As we talked, we surveyed the bar. There’s a whole selection of half bottles on the back in little wooden cubby holes. That’s unusual as the profit on a full bottle is often so much higher than on a half. The bar itself is nickel, with a wooden armrest that curls against you. My companion was asked to move her purse from the chair next to her, and we found a hook underneath the bar for her to hang it on.
There is a link between steak tartare and tartar sauce, though as with many things, the original name now longer resembles what you get. Steak tartare is no longer served with tartar sauce. But, back in 1921, in Escoffier’s Le Guide Culinaire, he listed “Beefsteak a l’Amèricaine” as what we now know of steak tartare, with the egg yolk. Whereas Escoffier calls “Beefsteak a la Tartare” simply the same preparation, without the egg yolk, but with tartar sauce on the side.
Some say that the 1938 edition of the Larousse Gastronomique changed the definition of steak tartare - that it could be served without the sauce and include the egg. But when I consulted both the 1921 Edition of Escoffier’s Guide Culinaire, as well as the 1938 Larousse Gastronomique, their definitions didn’t differ at all.
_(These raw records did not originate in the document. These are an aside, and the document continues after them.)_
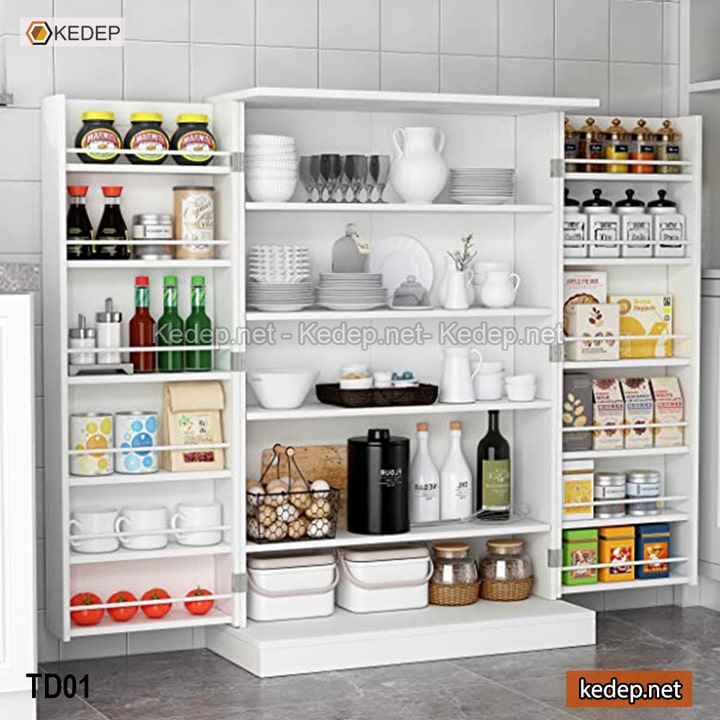
At what (x,y) coordinates should I click in order to perform the action: click on boxes. Please return your answer as a coordinate pair (x, y). Image resolution: width=720 pixels, height=720 pixels. Looking at the image, I should click on (607, 405), (636, 418), (670, 410), (572, 408), (606, 324), (580, 284), (649, 307).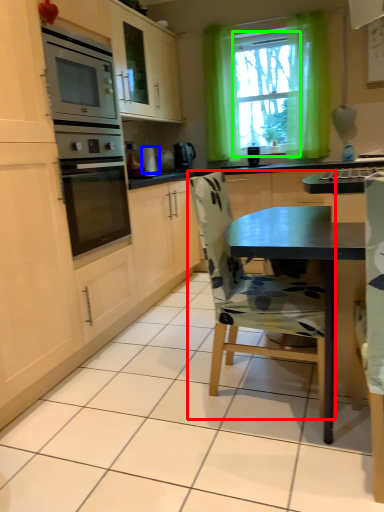
Question: Considering the real-world distances, which object is closest to chair (highlighted by a red box)? appliance (highlighted by a blue box) or window screen (highlighted by a green box).

Choices:
 (A) appliance
 (B) window screen

Answer: (A)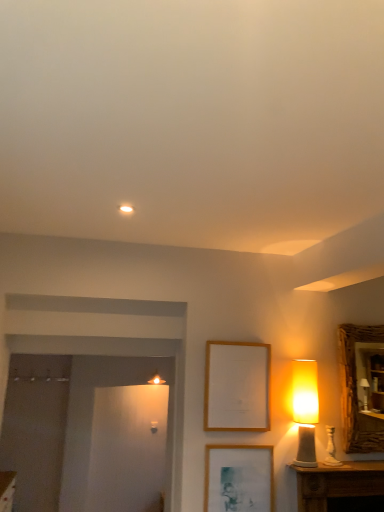
Question: Is wooden textured mirror at right surrounded by matte yellow lampshade at right?

Choices:
 (A) yes
 (B) no

Answer: (B)

Question: Is matte yellow lampshade at right behind wooden textured mirror at right?

Choices:
 (A) yes
 (B) no

Answer: (B)

Question: Is matte yellow lampshade at right to the right of wooden textured mirror at right from the viewer's perspective?

Choices:
 (A) yes
 (B) no

Answer: (B)

Question: Is matte yellow lampshade at right positioned with its back to wooden textured mirror at right?

Choices:
 (A) no
 (B) yes

Answer: (A)

Question: Does matte yellow lampshade at right have a lesser width compared to wooden textured mirror at right?

Choices:
 (A) yes
 (B) no

Answer: (B)

Question: From their relative heights in the image, would you say matte yellow lampshade at right is taller or shorter than wooden picture frame at lower center, arranged as the second picture frame when viewed from the top?

Choices:
 (A) tall
 (B) short

Answer: (A)

Question: Looking at the image, does matte yellow lampshade at right seem bigger or smaller compared to wooden picture frame at lower center, the 1th picture frame ordered from the bottom?

Choices:
 (A) small
 (B) big

Answer: (B)

Question: Relative to wooden picture frame at lower center, the 1th picture frame ordered from the bottom, is matte yellow lampshade at right in front or behind?

Choices:
 (A) front
 (B) behind

Answer: (B)

Question: From the image's perspective, is matte yellow lampshade at right located above or below wooden picture frame at lower center, the 1th picture frame ordered from the bottom?

Choices:
 (A) below
 (B) above

Answer: (B)

Question: Does point (301, 367) appear closer or farther from the camera than point (349, 401)?

Choices:
 (A) farther
 (B) closer

Answer: (B)

Question: From their relative heights in the image, would you say matte yellow lampshade at right is taller or shorter than wooden textured mirror at right?

Choices:
 (A) short
 (B) tall

Answer: (A)

Question: In the image, is matte yellow lampshade at right on the left side or the right side of wooden textured mirror at right?

Choices:
 (A) left
 (B) right

Answer: (A)

Question: From a real-world perspective, is matte yellow lampshade at right physically located above or below wooden textured mirror at right?

Choices:
 (A) above
 (B) below

Answer: (B)

Question: From a real-world perspective, is wooden picture frame at center, which appears as the second picture frame when ordered from the bottom, above or below wooden textured mirror at right?

Choices:
 (A) below
 (B) above

Answer: (A)

Question: In terms of size, does wooden picture frame at center, which is counted as the 1th picture frame, starting from the top, appear bigger or smaller than wooden textured mirror at right?

Choices:
 (A) big
 (B) small

Answer: (B)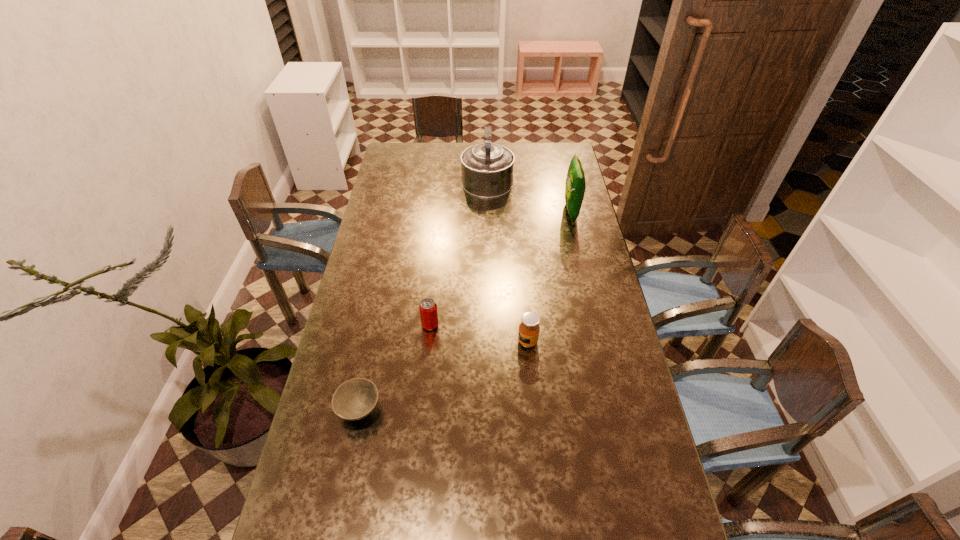
You are a GUI agent. You are given a task and a screenshot of the screen. Output one action in this format:
    pyautogui.click(x=<x>, y=<y>)
    Task: Click on the blank area located with the spout at the front of the kettle
    This screenshot has height=540, width=960.
    Given the screenshot: What is the action you would take?
    pyautogui.click(x=487, y=143)

Identify the location of free location located on the front-facing side of the fourth nearest object. This screenshot has height=540, width=960. (528, 212).

Identify the location of vacant space positioned 0.250m on the front-facing side of the fourth nearest object. This screenshot has height=540, width=960. (505, 212).

Where is `free region located 0.390m on the front-facing side of the fourth nearest object`? This screenshot has height=540, width=960. free region located 0.390m on the front-facing side of the fourth nearest object is located at coordinates (472, 212).

Locate an element on the screen. Image resolution: width=960 pixels, height=540 pixels. vacant area situated 0.260m on the front-facing side of the honey is located at coordinates (437, 342).

In order to click on vacant region located on the front-facing side of the honey in this screenshot , I will do `click(440, 342)`.

What are the coordinates of `blank space located on the front-facing side of the honey` in the screenshot? It's located at (502, 342).

Identify the location of vacant space positioned 0.280m on the front of the second object from left to right. (421, 411).

Identify the location of vacant region located 0.170m on the right of the bowl. (442, 410).

The image size is (960, 540). In order to click on object positioned at the far edge in this screenshot , I will do `click(487, 169)`.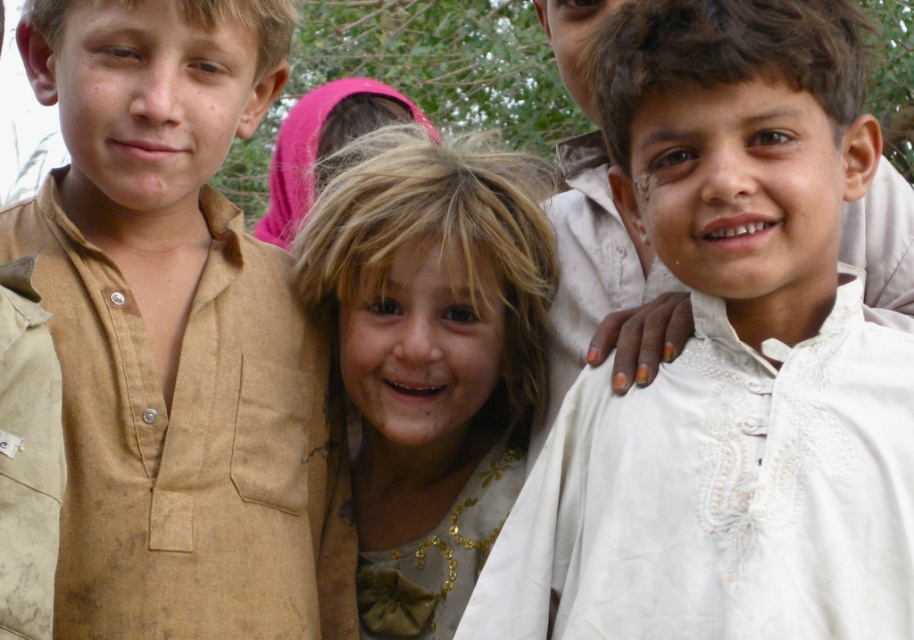
You are a photographer trying to capture a group shot of the children. You want to ensure that the white embroidered shirt at center and the brown cotton shirt at left are both in the frame. Based on their positions, which child should you position closer to the left side of the camera frame?

The brown cotton shirt at left should be positioned closer to the left side of the camera frame because it is already located to the left of the white embroidered shirt at center.

You are a photographer adjusting your camera to focus on two points in the image. The first point is at coordinate point (849, 179) and the second is at point (342, 317). Which point should you focus on first if you want to capture the closest object to the camera?

Point (849, 179) is closer to the camera than point (342, 317), so you should focus on point (849, 179) first to capture the closest object to the camera.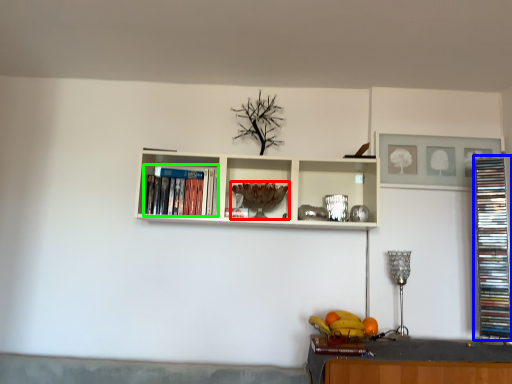
Question: Estimate the real-world distances between objects in this image. Which object is closer to wine glass (highlighted by a red box), book (highlighted by a blue box) or book (highlighted by a green box)?

Choices:
 (A) book
 (B) book

Answer: (B)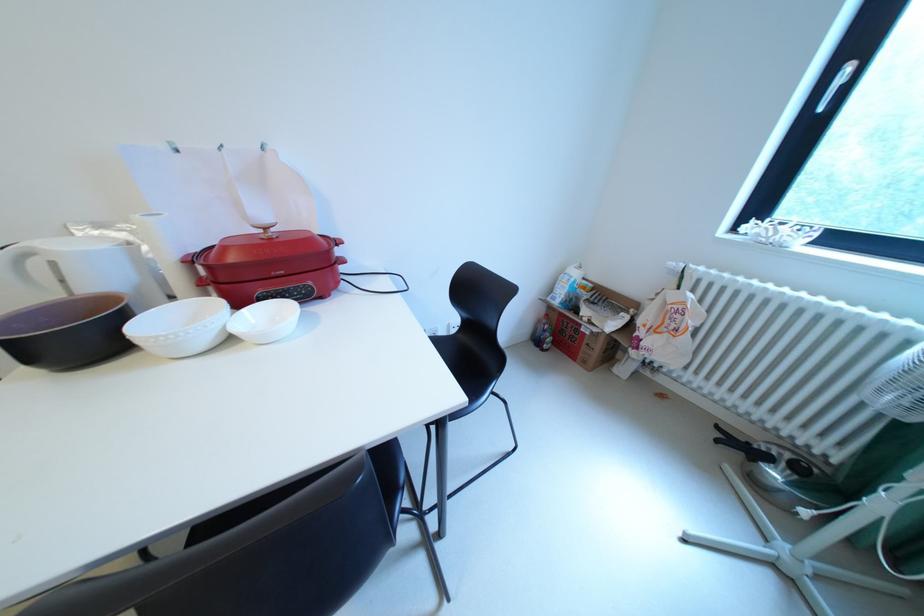
What do you see at coordinates (277, 244) in the screenshot? This screenshot has width=924, height=616. I see `the red pot lid handle` at bounding box center [277, 244].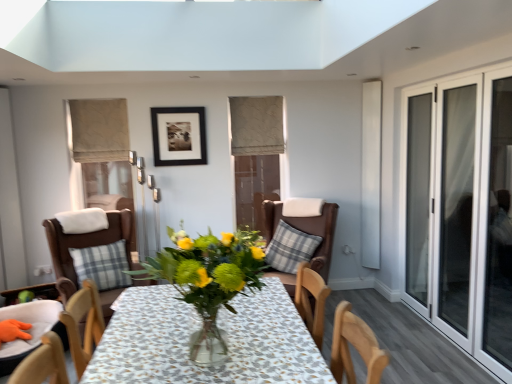
Question: Is black matte picture frame at upper center smaller than beige fabric curtain at upper center, which appears as the 2th curtain when viewed from the left?

Choices:
 (A) yes
 (B) no

Answer: (A)

Question: Does black matte picture frame at upper center have a greater width compared to beige fabric curtain at upper center, marked as the second curtain in a front-to-back arrangement?

Choices:
 (A) yes
 (B) no

Answer: (B)

Question: Is black matte picture frame at upper center not within beige fabric curtain at upper center, which is the first curtain from back to front?

Choices:
 (A) yes
 (B) no

Answer: (A)

Question: Is black matte picture frame at upper center facing towards beige fabric curtain at upper center, which appears as the 2th curtain when viewed from the left?

Choices:
 (A) no
 (B) yes

Answer: (A)

Question: Does black matte picture frame at upper center have a lesser height compared to beige fabric curtain at upper center, which is the first curtain from back to front?

Choices:
 (A) yes
 (B) no

Answer: (A)

Question: From the image's perspective, is beige fabric curtain at upper left, positioned as the 2th curtain in back-to-front order, positioned above or below brown leather chair at left, the second chair in the right-to-left sequence?

Choices:
 (A) below
 (B) above

Answer: (B)

Question: From their relative heights in the image, would you say beige fabric curtain at upper left, the 1th curtain when ordered from left to right, is taller or shorter than brown leather chair at left, which is counted as the second chair, starting from the left?

Choices:
 (A) short
 (B) tall

Answer: (A)

Question: From a real-world perspective, is beige fabric curtain at upper left, the 1th curtain when ordered from left to right, above or below brown leather chair at left, the second chair in the right-to-left sequence?

Choices:
 (A) below
 (B) above

Answer: (B)

Question: Is beige fabric curtain at upper left, the 1th curtain when ordered from left to right, in front of or behind brown leather chair at left, the second chair in the right-to-left sequence, in the image?

Choices:
 (A) behind
 (B) front

Answer: (A)

Question: Considering the positions of point (415, 215) and point (467, 210), is point (415, 215) closer or farther from the camera than point (467, 210)?

Choices:
 (A) closer
 (B) farther

Answer: (B)

Question: Would you say transparent glass door at right is inside or outside transparent glass sliding door at right?

Choices:
 (A) outside
 (B) inside

Answer: (B)

Question: From the image's perspective, is transparent glass door at right located above or below transparent glass sliding door at right?

Choices:
 (A) below
 (B) above

Answer: (B)

Question: From a real-world perspective, is transparent glass door at right above or below transparent glass sliding door at right?

Choices:
 (A) above
 (B) below

Answer: (B)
What’s also interesting is that there is no “e” at the end of tartar sauce - the white sauce made of mayonnaise and pickles often used to garnish fish, as we know it in the United States. But the “e” remains with steak tartare, referring, in Le Guide Culinaire and Larousse Gastronomique, to refer to tartar sauce. Now, most menus include the “e” in steak tartare, even though there is no tartar sauce in sight. It’s one of those odd, funny events that happen over time, that most likely no one even knows they are happening, until it’s years later, and the menus are already printed.
So it may be apocryphal. Some chef, or some diner, through experience or fashion, decided that you can call it steak tartare without the tartar sauce, while serving it with the the egg yolk. I have to say, I much prefer the egg yolk. Let’s leave the tartar sauce to the fish.